Dr. Corinne Masur
You aren’t going to want to read this, even though you need to read this:
Kids and Porn
This is a difficult subject.
Parents don’t want to believe that their kids are watching porn. But…your kids, if they are computer literate, are probably watching porn. I’ve had patients as young as seven who admitted that they had gone to a porn site and watched “sex.” This was accompanied by giggling and embarrassment. But behind the giggling, I found, was confusion over what sex is and why people are all watching this stuff.
Older kids, from ages 10 through adolescence, may understand more about the meaning of the word sex and why people watch porn– but don’t assume that they have accurate ideas about either.

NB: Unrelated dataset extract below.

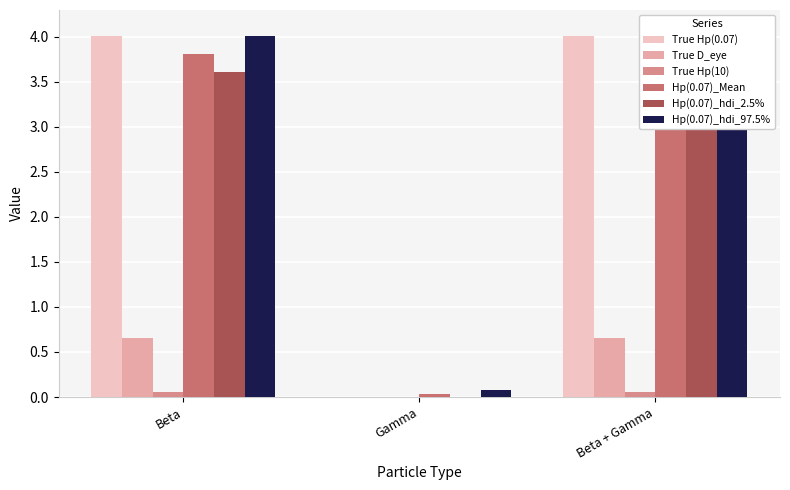

Which series has the widest spread of values?

Hp(0.07)_hdi_97.5%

A teacher at Philadelphia’s Friends Central School, Al Vernaccio, teaches sexual literacy starting in elementary school. He begins by talking about puberty to the 4th and 5th graders, continues with discussions about romantic crushes with the middle school kids, and in high school he talks about the question: what is sex?

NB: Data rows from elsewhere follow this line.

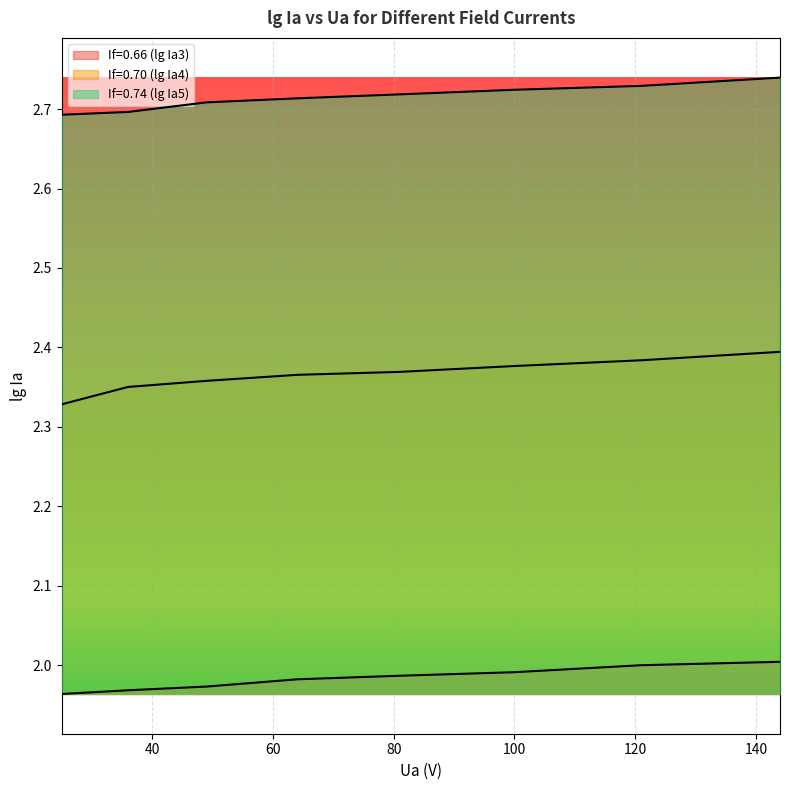

How many lines are shown in the chart?

3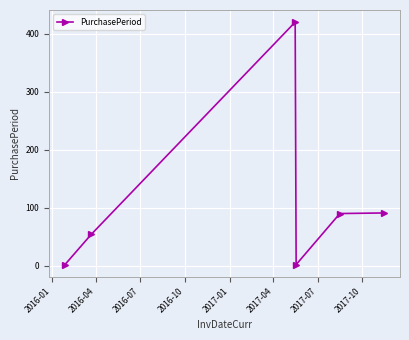

What is the average value?

110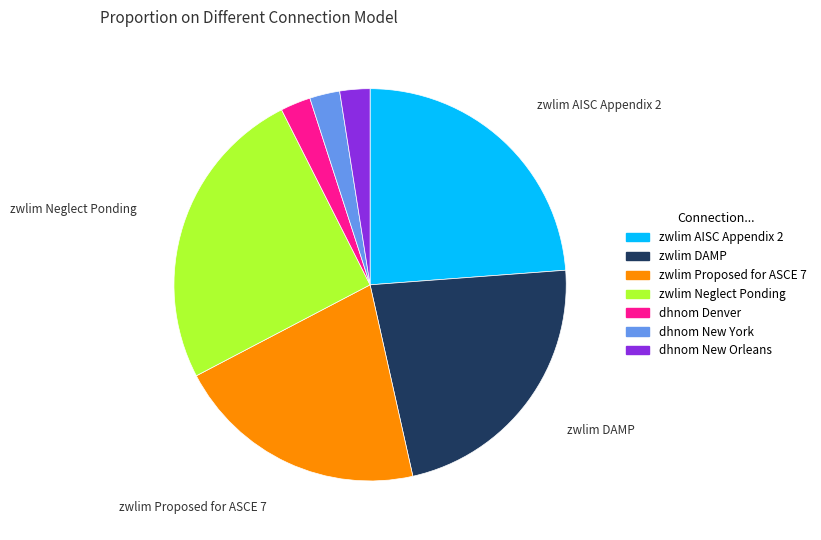

Is there any slice that represents more than half of the pie?

No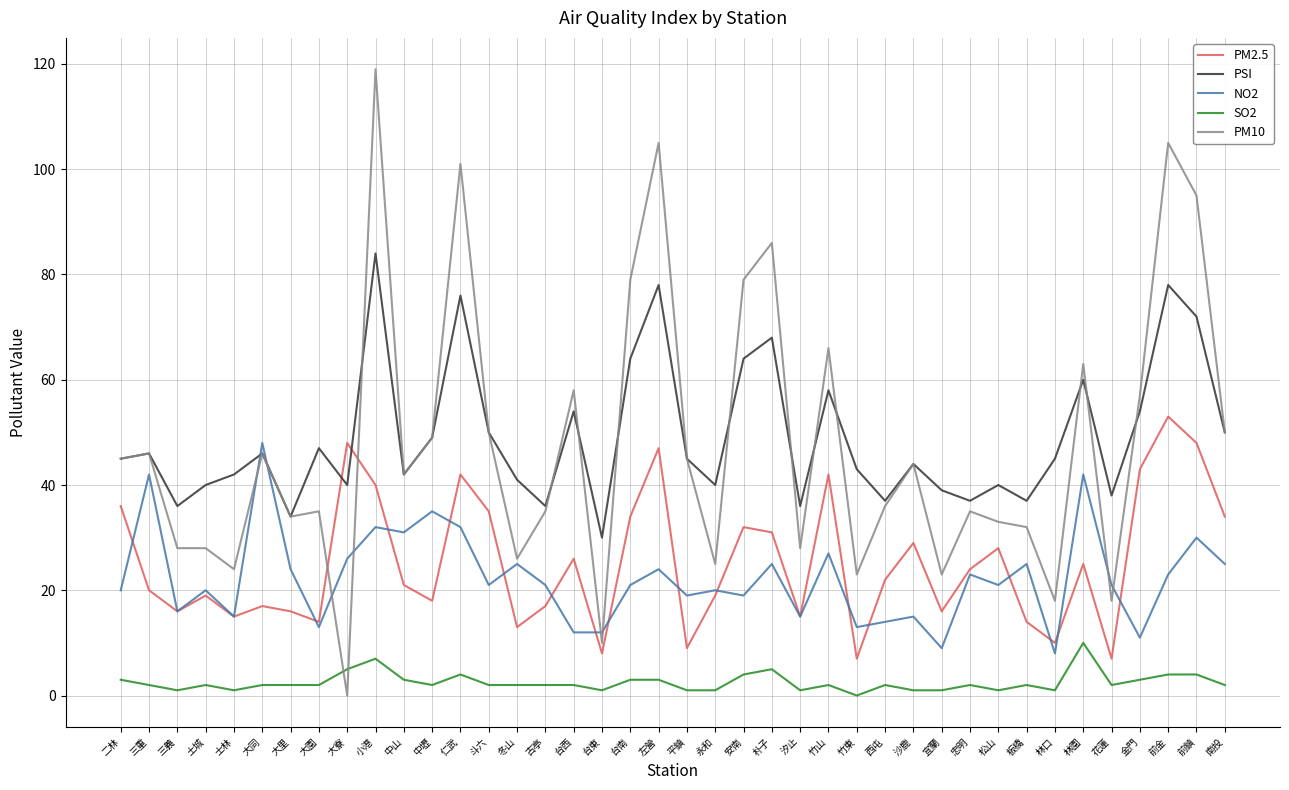

What is the minimum value for NO2?

8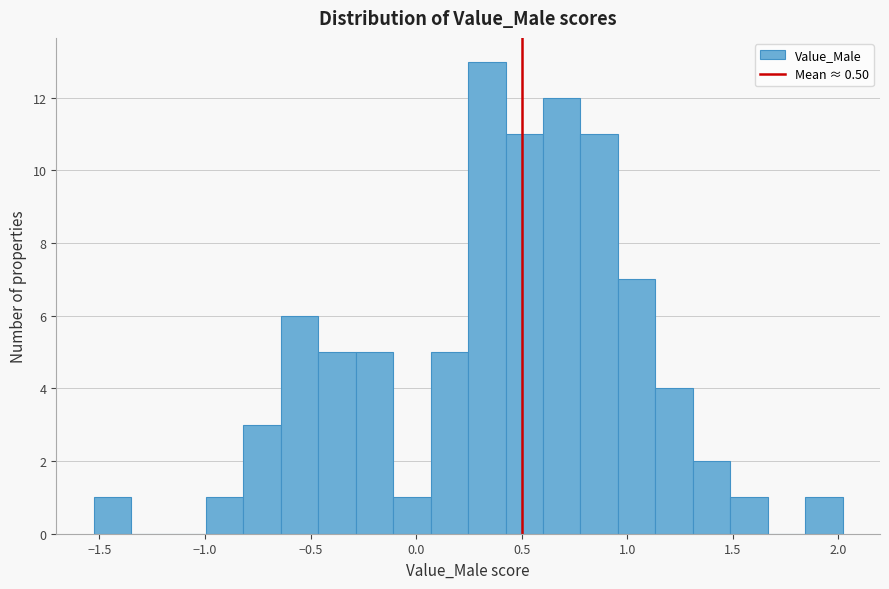

Read against the x-axis, roughly where is the centre of the tallest bar?

0.35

Surprisingly, he finds, there is confusion over the answer. He allows his students to ask questions anonymously at the beginning of every class by submitting written messages to him. He answers these questions, and then continues his classes by talking about a range of issues: the meaning of sex, the meaning of consent, the misinformation gained from watching pornography, etc.
Is this novel? Does this happen at your child’s school? Would you want it to?

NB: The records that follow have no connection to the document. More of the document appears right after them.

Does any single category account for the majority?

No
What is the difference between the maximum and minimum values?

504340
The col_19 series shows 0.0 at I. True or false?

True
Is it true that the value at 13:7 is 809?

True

Surprisingly, says Vernaccio, parents of his students are asking kids if they can read what he assigns for homework. The parents are hungry for information about how to talk to their children, as well as how to have relevant conversations about an online world in which everything is accessible.
Vernaccio was raised Roman Catholic, attended parochial school and St. Joseph’s University, and obtained a degree in theology. Strange that he would have a career in teaching that involves teaching sexual literacy? Not so much. When Vernaccio was 19 he told his parents that he was gay and, unable to talk about it themselves, they told him to talk to their priest. He’s quoted in Philadelphia Magazine as saying that his parents missed out on a huge portion of his life because they didn’t know how to talk with him about his sexual identity. This is one reason that Al Vernaccio teaches sex education today; he wants to help other kids and parents to be able to talk together about what he and his parents were unable to talk about.
This man is on a mission to help kids to learn about the multiple meanings of the word “sex,” to learn about the use and misuse of power in sexual relationships, and to understand some very basic things about themselves as sexual beings. When defining the word “sex,” he uses the analogy of pizza (and his classroom is filled with pizza posters, bumper stickers about pizza, etc). He says that sex is more than one act; instead, it’s like choosing toppings for your pizza. There are lots of options and each person participating should have a say in which options are chosen.
Ultimately, Vernacchio’s approach to sex education is simple: If we can talk about sex, we can make smart choices about sex. Yet it feels revolutionary in a society that has largely failed to initiate the conversation.
So if you think your child may have watched pornography online, or if you think they might, or even if you’re still convinced they haven’t– it’s time to start the conversation with your kids. Here are some starting points: Try talking about what’s available for kids and adults to watch online, and how confusing it may be for them. Discuss how “movie sex” can be very different from “real life sex” (you might use the parallel example of an action movie car chase vs. a real life car chase). Encourage them to ask you questions about sex and identify trusted online sources of information for them. And last but not least, talk about how to think critically about pornography and the emotions that it can bring up.